CONSIGNE 1>
Recopiez à l'identique les lignes de données fournies ci-dessous, en commençant par la toute première et en terminant par celle qui contient « scientific name: Lanius borealis », celle-ci comprise.

Quelles sont tes priorités et la manière qui en découle de construire les prix, sur le rayon Fruits et légumes ?

Ma priorité est de développer le local. En automne-hiver, 85% de notre approvisionnement en légumes est local ; au printemps, il descend à 40%. En moyenne, nous sommes à 60% sur le reste de l’année.
C’est un bilan très positif. Sur l’ensemble des fruits et légumes, qui inclue des produits comme les bananes et les agrumes qu’on n’aura jamais en local, on est à 36%, ce qui est beaucoup.
Ma priorité, pour proposer les produits locaux au meilleur prix, est de moins marger sur le local, tout en gardant un objectif de résultat net de 28 % sur l’ensemble du rayon. On est donc, en moyenne, à 26-27% de marge nette sur un produit local, soit 31% de marge brute¹. Si on ne travaillait qu’à ce taux de marge, sur l’ensemble du rayon, je serais en-dessous de cet objectif².

CONSIGNE 2>
D'après l'extrait sur le rayon fruits et légumes, quelle part de l'approvisionnement en légumes est locale en automne-hiver ?

DONNÉES FOURNIES>
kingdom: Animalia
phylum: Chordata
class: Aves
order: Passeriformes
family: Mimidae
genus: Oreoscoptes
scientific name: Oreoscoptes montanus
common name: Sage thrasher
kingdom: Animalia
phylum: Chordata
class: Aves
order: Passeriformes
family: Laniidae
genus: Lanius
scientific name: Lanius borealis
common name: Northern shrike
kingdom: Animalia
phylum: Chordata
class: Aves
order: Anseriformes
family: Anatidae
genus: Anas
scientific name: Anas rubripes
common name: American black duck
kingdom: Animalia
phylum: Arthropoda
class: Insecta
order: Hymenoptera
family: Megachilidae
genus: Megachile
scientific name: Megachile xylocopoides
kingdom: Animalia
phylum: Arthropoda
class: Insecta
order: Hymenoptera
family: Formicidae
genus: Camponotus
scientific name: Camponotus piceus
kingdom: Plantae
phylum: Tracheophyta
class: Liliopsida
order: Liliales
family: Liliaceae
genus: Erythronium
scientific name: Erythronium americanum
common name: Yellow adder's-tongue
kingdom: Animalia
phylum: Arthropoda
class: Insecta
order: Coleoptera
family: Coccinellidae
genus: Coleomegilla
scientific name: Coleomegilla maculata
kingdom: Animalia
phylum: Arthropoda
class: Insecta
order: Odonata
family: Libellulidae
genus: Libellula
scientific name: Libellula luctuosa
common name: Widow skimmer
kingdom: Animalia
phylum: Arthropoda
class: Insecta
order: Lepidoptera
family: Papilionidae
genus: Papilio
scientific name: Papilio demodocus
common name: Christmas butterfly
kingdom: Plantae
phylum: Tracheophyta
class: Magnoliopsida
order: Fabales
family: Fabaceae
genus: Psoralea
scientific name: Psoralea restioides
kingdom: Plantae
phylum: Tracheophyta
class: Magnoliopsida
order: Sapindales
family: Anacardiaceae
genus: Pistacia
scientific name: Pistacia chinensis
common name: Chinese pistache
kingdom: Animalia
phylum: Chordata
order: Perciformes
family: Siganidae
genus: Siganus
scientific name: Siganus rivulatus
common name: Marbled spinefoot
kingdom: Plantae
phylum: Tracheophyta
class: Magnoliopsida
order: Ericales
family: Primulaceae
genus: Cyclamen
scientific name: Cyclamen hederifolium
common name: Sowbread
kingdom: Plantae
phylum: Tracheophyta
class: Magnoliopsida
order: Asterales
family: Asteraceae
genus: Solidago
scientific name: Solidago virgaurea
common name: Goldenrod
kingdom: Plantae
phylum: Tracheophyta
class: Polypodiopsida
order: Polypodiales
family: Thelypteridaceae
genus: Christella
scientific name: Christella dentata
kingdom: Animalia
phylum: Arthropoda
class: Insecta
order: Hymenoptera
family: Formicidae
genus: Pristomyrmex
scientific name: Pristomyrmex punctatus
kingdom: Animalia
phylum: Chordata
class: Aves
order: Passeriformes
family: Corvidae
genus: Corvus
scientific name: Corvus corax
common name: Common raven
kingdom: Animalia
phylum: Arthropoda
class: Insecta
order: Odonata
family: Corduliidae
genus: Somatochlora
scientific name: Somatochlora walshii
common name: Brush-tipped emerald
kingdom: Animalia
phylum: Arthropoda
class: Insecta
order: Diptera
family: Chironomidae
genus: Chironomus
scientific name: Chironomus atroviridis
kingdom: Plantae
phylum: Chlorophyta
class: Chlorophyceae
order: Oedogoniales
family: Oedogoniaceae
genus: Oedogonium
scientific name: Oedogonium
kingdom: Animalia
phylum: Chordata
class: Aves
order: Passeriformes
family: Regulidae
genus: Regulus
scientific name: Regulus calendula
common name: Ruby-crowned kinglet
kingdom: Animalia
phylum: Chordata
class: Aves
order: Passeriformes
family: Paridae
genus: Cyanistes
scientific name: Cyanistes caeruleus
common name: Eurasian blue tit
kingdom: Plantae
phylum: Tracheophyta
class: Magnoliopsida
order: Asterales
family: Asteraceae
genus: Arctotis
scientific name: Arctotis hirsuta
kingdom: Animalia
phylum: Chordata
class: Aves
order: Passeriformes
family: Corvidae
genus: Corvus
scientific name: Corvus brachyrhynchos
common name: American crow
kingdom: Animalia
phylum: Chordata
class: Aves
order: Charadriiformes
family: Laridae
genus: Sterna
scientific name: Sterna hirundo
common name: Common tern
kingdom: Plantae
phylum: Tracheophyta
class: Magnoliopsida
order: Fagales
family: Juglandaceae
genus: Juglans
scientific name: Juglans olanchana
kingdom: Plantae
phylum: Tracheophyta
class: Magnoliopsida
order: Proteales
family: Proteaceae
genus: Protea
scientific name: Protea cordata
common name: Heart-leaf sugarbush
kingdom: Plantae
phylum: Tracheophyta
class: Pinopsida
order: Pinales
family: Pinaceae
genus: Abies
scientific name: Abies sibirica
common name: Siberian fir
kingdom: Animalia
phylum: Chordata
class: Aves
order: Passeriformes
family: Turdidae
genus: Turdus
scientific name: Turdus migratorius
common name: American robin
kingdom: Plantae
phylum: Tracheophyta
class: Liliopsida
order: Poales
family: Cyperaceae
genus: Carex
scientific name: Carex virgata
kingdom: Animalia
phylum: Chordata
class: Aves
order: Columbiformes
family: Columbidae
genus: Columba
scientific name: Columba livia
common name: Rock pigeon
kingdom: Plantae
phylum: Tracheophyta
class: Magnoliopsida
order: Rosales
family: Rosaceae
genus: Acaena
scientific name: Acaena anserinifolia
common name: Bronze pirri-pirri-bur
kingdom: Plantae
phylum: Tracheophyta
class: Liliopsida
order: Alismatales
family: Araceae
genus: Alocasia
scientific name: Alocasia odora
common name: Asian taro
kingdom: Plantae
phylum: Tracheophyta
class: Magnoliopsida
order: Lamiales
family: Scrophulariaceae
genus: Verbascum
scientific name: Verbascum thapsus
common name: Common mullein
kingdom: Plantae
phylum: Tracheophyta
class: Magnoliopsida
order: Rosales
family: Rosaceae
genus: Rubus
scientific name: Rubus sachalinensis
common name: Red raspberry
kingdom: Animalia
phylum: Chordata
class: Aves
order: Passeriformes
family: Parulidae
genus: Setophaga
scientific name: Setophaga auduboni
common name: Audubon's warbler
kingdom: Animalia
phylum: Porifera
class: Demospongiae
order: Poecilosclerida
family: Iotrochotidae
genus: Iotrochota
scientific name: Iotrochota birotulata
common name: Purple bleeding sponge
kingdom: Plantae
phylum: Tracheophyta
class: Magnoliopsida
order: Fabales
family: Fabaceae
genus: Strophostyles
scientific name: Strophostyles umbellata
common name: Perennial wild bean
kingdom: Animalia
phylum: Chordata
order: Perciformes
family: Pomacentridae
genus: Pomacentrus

RÉSULTAT ATTENDU 1>
kingdom: Animalia
phylum: Chordata
class: Aves
order: Passeriformes
family: Mimidae
genus: Oreoscoptes
scientific name: Oreoscoptes montanus
common name: Sage thrasher
kingdom: Animalia
phylum: Chordata
class: Aves
order: Passeriformes
family: Laniidae
genus: Lanius
scientific name: Lanius borealis

RÉSULTAT ATTENDU 2>
En automne-hiver, 85 % de l'approvisionnement en légumes est local.